Directions — Find the lines in the records that carry the word "pixels". Copy each one.

+++

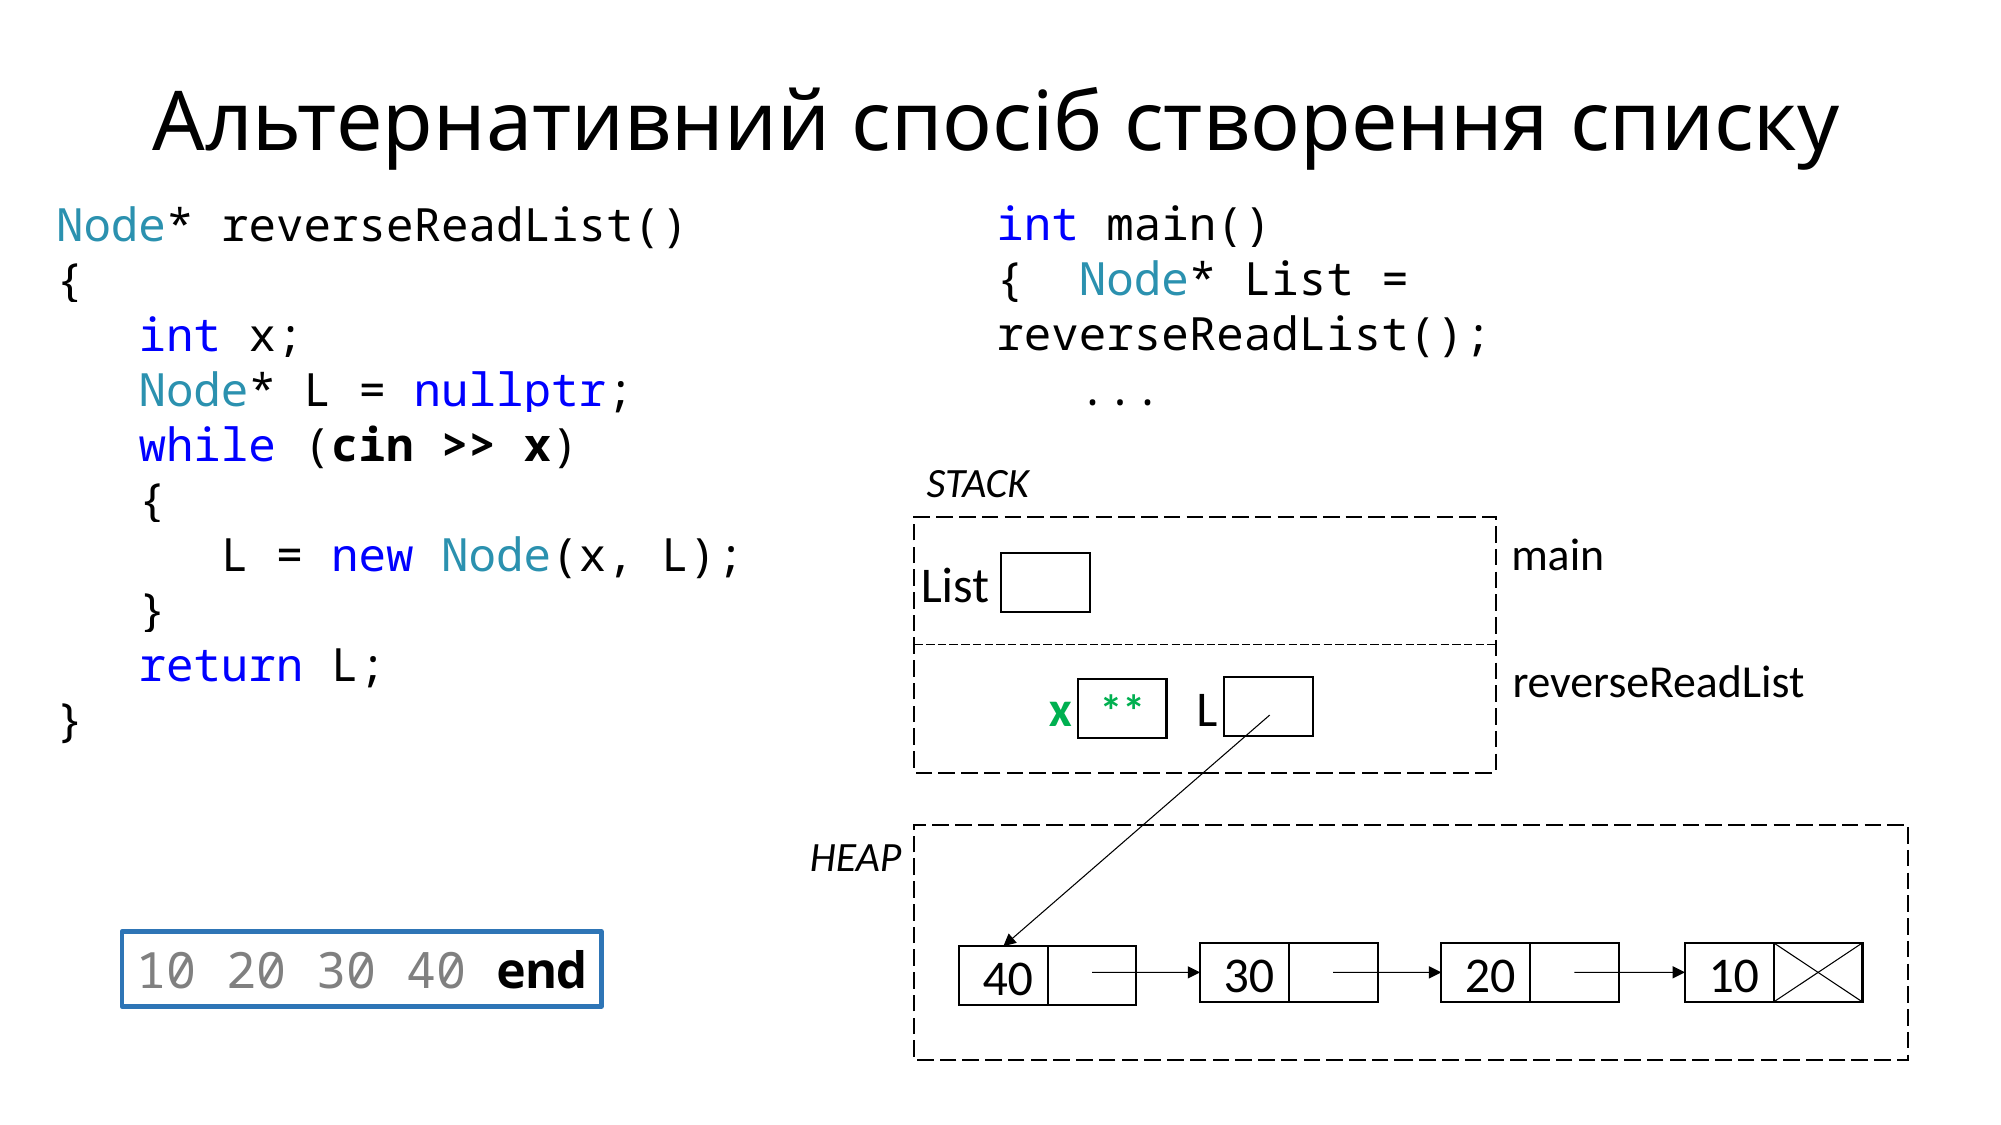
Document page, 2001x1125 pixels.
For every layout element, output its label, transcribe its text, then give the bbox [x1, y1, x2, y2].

text_box STACK [911, 447, 1045, 513]
text_box reverseReadList [1497, 644, 1820, 715]
text_box x [1034, 668, 1073, 715]
text_box 10 20 30 40 end [121, 931, 602, 1007]
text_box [1181, 668, 1313, 745]
text_box ** [1077, 678, 1168, 715]
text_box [905, 544, 1090, 621]
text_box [1003, 715, 1270, 947]
text_box [913, 516, 1497, 774]
text_box main [1496, 516, 1620, 587]
title Альтернативний спосіб створення списку [137, 59, 1863, 188]
text_box [913, 824, 1909, 1061]
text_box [1684, 942, 1773, 1002]
text_box Node* reverseReadList() { int x; Node* L = nullptr; while (cin >> x) { L = new Node(x, L); } return L; } [41, 188, 795, 753]
text_box int main() { Node* List = reverseReadList(); ... [981, 187, 1888, 423]
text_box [1441, 942, 1619, 1002]
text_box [1773, 942, 1863, 1002]
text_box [1200, 942, 1378, 1002]
text_box HEAP [794, 822, 917, 888]
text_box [958, 946, 1137, 1006]
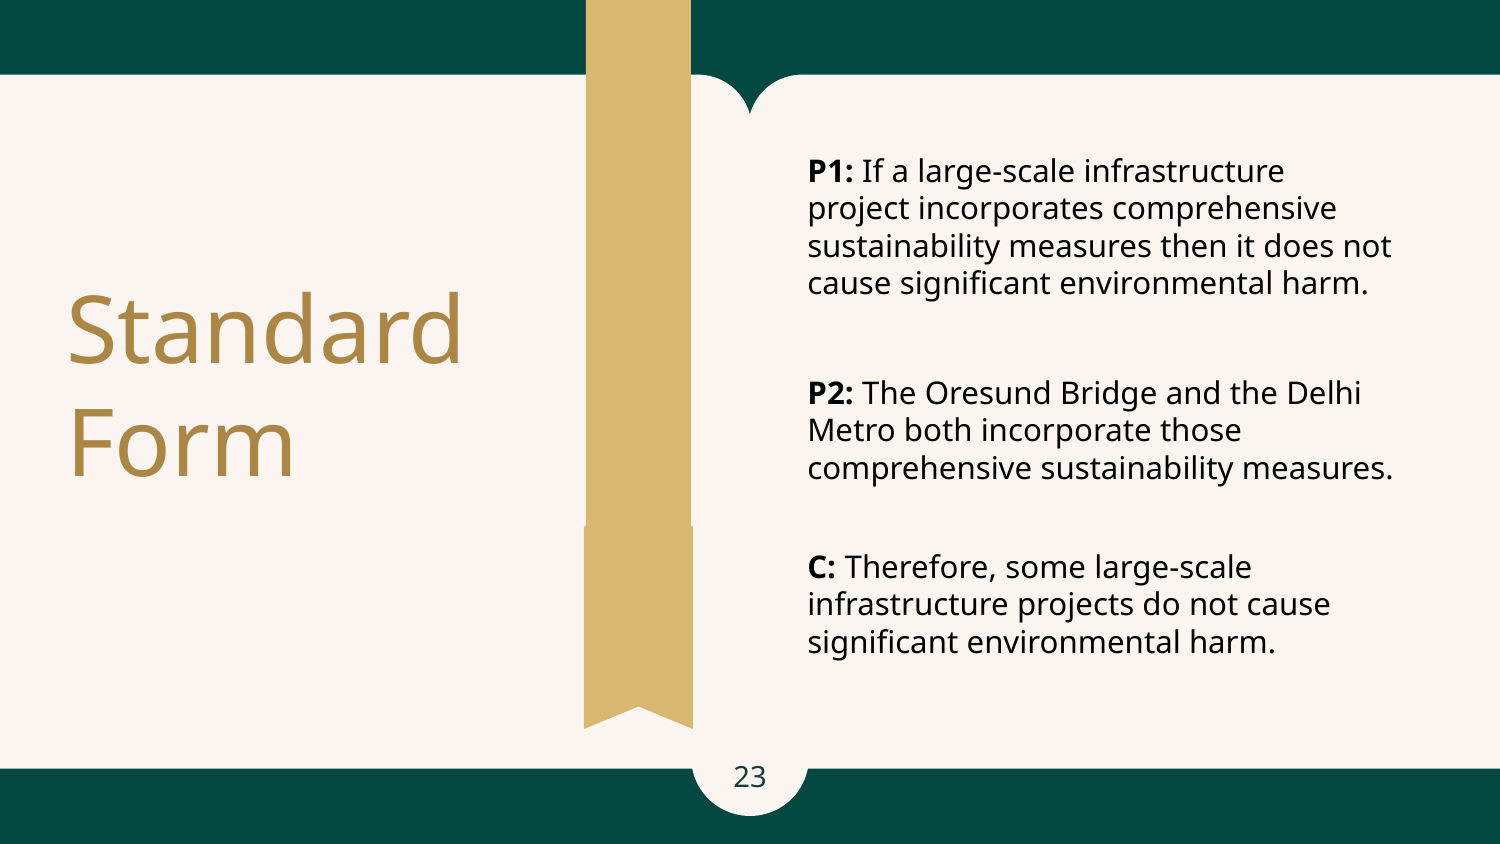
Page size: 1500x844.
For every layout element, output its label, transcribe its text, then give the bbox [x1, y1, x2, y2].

list C: Therefore, some large-scale infrastructure projects do not cause significant environmental harm. [792, 532, 1410, 666]
list P1: If a large-scale infrastructure project incorporates comprehensive sustainability measures then it does not cause significant environmental harm. [792, 135, 1410, 318]
title Standard Form [51, 255, 527, 636]
list P2: The Oresund Bridge and the Delhi Metro both incorporate those comprehensive sustainability measures. [792, 358, 1410, 492]
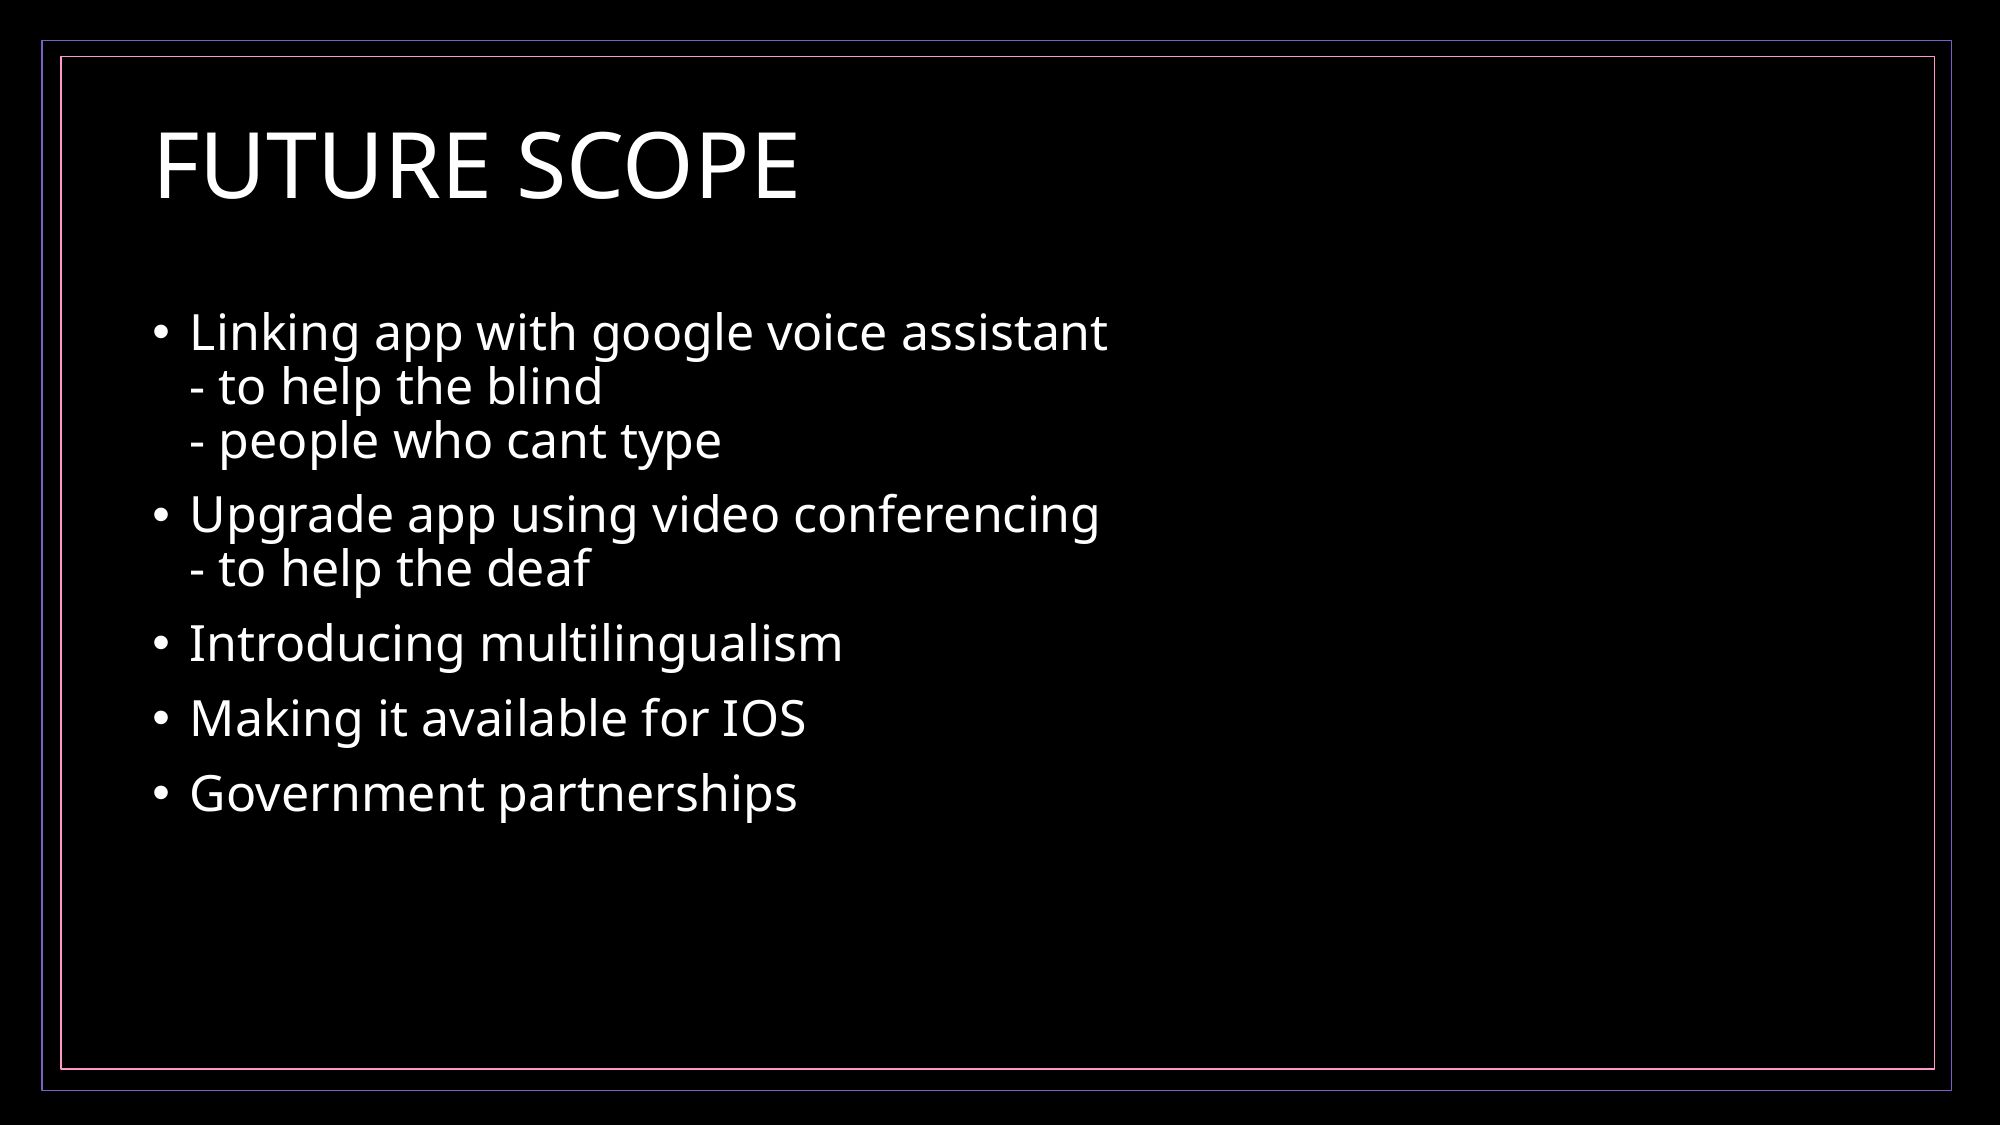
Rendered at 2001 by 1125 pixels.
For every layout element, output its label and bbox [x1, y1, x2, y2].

+++

Response to this exercise —
Document page, 2001x1125 pixels.
Rendered at 2001 by 1125 pixels.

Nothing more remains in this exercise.